In a multicore processor, threads of the same application could be executing on different cores of the processor. If a resource allocated by the kernel to a particular thread (e.g., a file descriptor or a network handle) is NOT SHARED by that thread with other threads, it gives an opportunity for the kernel to optimize the representation of the associated kernel data structure in such a way as to avoid hardware coherence maintenance traffic among the cores.
Similar theme to all the other questions: need to be very specific. Mainly, “allow kernel to optimize representation of data structure to avoid hardware coherence maintenance traffic among the cores.
Imagine you have a shared-memory NUMA architecture with 8 cores whose caches are structured in a ring (as shown below). Each core’s cache can only communicate directly with the one next to it (communication with far cores has to propagate among all the caches between the cores). Overhead to contact a far memory is high (proportional to the distance in number of hops from the far memory) relative to computation that accesses only its local NUMA piece of the memory.
Would you expect the Tournament or Dissemination barrier to have the shortest worst-case latency in this scenario? Justify your answer. (assume nodes are laid out optimally to minimize communication commensurate with the two algorithms). Here we define latency as the time between when the last node enters the barrier, and the last node leaves the barrier.
- In a dissemenation barrier, the algorithm is to hear back from (i+2^k) mod n.
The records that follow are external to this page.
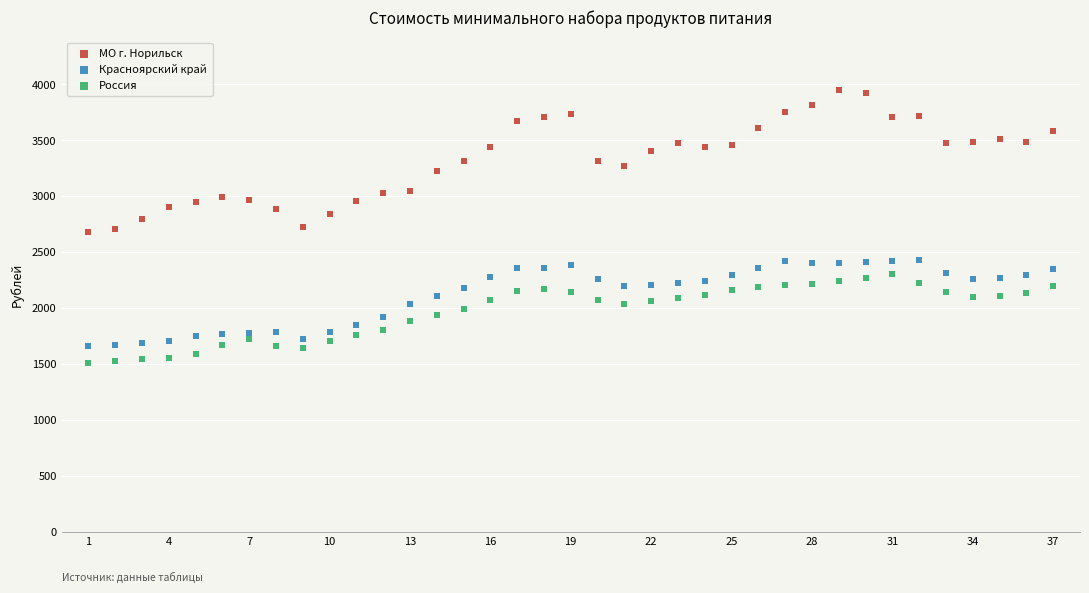

Which series has the largest Y range (max minus min)?

МО г. Норильск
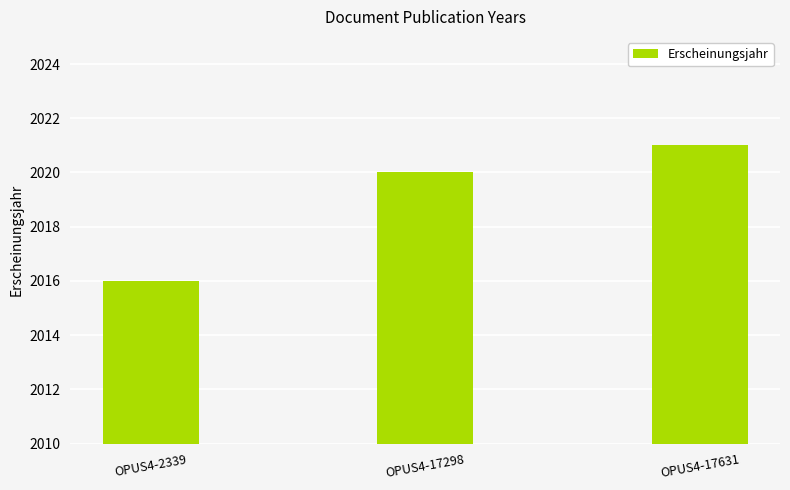

What is the smallest value displayed?

2016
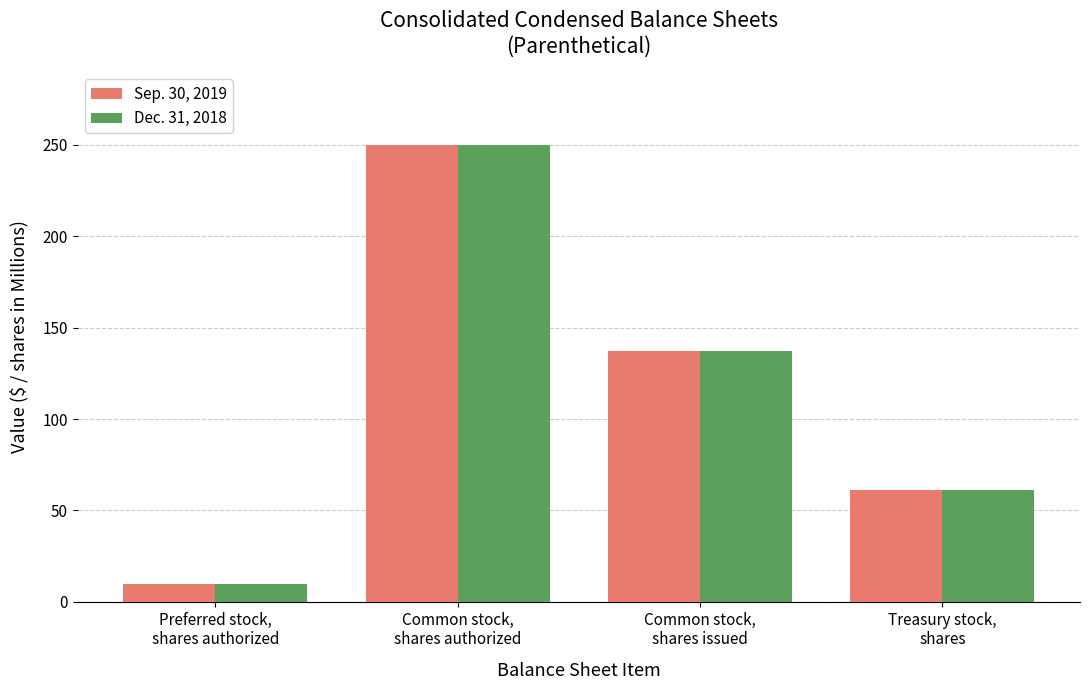

What is the sum of all Dec. 31, 2018 values?

458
As a result, each process needs to talk to another distant processor.
- Now what about Tournament barrier, where the rounds are pre determined?
- I think with tournament barrier, we can fix the rounds such that the processors speak to its closest node?
Dissemination barrier would have the shortest worst-case latency in this scenario.
In the Tournament barrier, there are three rounds and since the caches can communicate with only the adjacent nodes directly, the latency differs in each round as follows:
- First round: Tournament happens between adjacent nodes and as that can happen parallelly, the latency is 1.
- Second round: Tournament happens between 2 pairs of nodes won from previous round which are at a distance 2 from their oppoent node. So, the latency is 2 (parallel execution between the 2 pairs).
- Third round: Tournament happens between last pair of nodes which are at distance 4 from each other, making the latency 4.
The latency is therefore 7 for arrival. Similar communication happens while the nodes are woken up and the latency is 7 again. Hence, the latency caused by the tournament barrier after the last node arrives at the barrier is 7+7 = 14.
In the dissemination barrier, there are 3 rounds as well.
- First round: Every node communicates with its adjacent node
(parallelly) and the latency is 1. (Here, the last node communicates
with the first node which are also connected directly).
- Second round: Every node communicates with the node at a distance 2
from itself and the latency is 2.
- Third round: Every node communicates with the node at a distance 4
from itself and the latency is 4. The latency is therefore 7.
Hence, we can see that dissemination barrier has shorter latency than the tournament barrier. Though the dissemination barrier involves a greater number of communication than the tournament barrier, since all the communication at each round can be done in parallel, the latency is lesser for it.
Right, I forgot completely that with a tournament barrier, there needs to be back propagation to signal the wake up as well, unlike the dissementation barrier, which converges hearing from ceil(log2n) neighbors due to its parallel nature.